2 Koningen 13:20-21-25 Het Boek (HTB)

3. Daarom kwam de toorn van de Here over Israël en Hij stond toe dat koning Hazaël van Syrië en diens zoon Benhadad voortdurend overwinningen op Israël behaalden.

4. Maar Joahaz bad om hulp van de Here en de Here luisterde naar hem. Hij zag namelijk heel goed hoe erg Israël te lijden had onder de voortdurende aanvallen van de koning van Syrië.

5. De Here gaf Israël een bevrijder die het volk zou redden van de tirannie van de Syriërs. Daarna konden de Israëlieten weer een rustig en veilig bestaan leiden, zoals dat ook in vroeger dagen was geweest.

6. Maar voorlopig gingen zij door met zondigen, in navolging van de goddeloze Jerobeam. Zij bleven ook de godin Astarte in Samaria aanbidden.

7. Ten slotte dunde de Here Joahaz' leger uit tot hij nog maar vijftig ruiters, tien strijdwagens en tienduizend man voetvolk over had. De rest was door de koning van Syrië vernietigd alsof het stof onder zijn voeten was.

8. De rest van de geschiedenis van koning Joahaz is beschreven in de Kronieken van de koningen van Israël.

20-21. Korte tijd later stierf Elisa en werd begraven. In die tijd gebeurde het nogal eens dat Moabitische bandieten in de lente invallen in Israël deden. Op een keer zagen enkele mannen die net een vriend aan het begraven waren, een bende bandieten naderen en in hun haast om weg te komen, gooiden zij het lijk in de graftombe van Elisa. Zodra het lijk in aanraking kwam met de beenderen van Elisa, kwam de dode man weer tot leven en sprong overeind!

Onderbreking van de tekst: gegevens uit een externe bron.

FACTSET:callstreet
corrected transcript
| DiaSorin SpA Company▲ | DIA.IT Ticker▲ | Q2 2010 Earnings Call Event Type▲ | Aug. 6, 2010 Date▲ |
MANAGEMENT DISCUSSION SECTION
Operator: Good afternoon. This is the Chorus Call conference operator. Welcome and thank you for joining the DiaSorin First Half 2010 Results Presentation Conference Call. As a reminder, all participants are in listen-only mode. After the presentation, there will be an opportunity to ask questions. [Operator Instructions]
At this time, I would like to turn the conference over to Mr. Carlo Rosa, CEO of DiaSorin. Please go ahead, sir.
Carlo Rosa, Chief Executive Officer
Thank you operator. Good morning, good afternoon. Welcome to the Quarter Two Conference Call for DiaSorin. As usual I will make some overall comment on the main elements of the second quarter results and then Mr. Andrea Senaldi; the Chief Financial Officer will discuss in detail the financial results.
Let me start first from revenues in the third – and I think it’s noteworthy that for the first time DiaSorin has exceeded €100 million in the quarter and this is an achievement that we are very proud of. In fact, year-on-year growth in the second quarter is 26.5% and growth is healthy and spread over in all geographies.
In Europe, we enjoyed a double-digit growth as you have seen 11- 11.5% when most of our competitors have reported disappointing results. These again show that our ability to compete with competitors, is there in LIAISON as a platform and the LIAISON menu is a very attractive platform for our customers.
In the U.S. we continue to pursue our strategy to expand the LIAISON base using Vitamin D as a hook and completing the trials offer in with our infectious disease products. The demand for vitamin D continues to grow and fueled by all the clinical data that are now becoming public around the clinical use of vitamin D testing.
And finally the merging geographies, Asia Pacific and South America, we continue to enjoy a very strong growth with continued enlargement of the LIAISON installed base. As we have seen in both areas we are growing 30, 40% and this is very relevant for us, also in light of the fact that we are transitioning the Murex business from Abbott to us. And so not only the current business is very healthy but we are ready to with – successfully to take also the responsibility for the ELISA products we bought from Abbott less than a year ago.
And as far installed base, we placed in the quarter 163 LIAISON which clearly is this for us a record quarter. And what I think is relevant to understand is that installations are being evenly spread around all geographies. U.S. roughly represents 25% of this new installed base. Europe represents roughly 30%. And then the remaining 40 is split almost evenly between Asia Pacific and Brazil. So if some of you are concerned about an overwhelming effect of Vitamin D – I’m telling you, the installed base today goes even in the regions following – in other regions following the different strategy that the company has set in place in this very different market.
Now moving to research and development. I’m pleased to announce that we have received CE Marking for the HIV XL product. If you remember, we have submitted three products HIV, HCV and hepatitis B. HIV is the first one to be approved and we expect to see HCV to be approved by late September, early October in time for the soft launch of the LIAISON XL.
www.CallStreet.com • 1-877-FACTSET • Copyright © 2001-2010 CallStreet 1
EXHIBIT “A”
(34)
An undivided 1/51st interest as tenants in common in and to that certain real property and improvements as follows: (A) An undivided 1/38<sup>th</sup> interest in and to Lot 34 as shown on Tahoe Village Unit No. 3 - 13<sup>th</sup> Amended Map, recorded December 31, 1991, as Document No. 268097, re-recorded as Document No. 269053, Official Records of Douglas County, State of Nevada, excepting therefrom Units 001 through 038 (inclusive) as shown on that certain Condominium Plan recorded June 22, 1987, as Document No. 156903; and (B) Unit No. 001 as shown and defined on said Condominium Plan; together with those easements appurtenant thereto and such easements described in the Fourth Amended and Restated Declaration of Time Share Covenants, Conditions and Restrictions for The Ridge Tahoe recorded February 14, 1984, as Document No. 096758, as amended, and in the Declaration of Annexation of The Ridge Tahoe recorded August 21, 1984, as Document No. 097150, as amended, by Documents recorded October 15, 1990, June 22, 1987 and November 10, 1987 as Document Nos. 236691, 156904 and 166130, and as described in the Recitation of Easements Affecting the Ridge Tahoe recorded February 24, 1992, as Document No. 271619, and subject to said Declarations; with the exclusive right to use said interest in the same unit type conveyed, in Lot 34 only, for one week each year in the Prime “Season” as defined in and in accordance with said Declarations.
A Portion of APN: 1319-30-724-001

22. Israël had tijdens het hele bewind van koning Joahaz te lijden gehad van voortdurende aanvallen van koning Hazaël van Syrië.

23. De Here toonde echter genade voor de Israëlieten, zodat zij niet volledig werden vernietigd. God had medelijden met hen en hield zich ook nog steeds aan zijn verbond met Abraham, Isaak en Jakob. En dat is tot nu toe nog steeds zo.

24. Koning Hazaël van Syrië stierf en zijn zoon Benhadad volgde hem op.

25. Koning Joas van Israël, de zoon van Joahaz, had driemaal succes bij de herovering van de steden die zijn vader aan Benhadad had verloren.